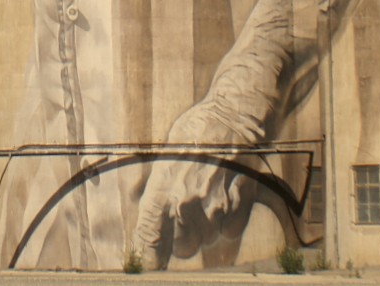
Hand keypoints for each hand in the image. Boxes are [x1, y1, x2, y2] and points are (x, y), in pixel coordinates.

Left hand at [133, 93, 262, 267]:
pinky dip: (227, 223)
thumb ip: (151, 183)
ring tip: (206, 199)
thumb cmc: (197, 130)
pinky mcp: (241, 206)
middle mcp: (187, 202)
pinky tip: (224, 200)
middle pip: (182, 248)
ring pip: (207, 240)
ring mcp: (216, 206)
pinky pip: (230, 232)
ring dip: (204, 229)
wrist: (235, 116)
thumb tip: (138, 202)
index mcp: (164, 188)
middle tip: (184, 217)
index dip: (147, 256)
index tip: (147, 264)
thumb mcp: (164, 150)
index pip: (150, 236)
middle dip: (181, 239)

---------------

Work order>
Among the entries above, identify all lines with "index" and copy them.

Written response>
index mcp: (164, 188)
index dip: (147, 256)
index tip: (147, 264)
index pip: (150, 236)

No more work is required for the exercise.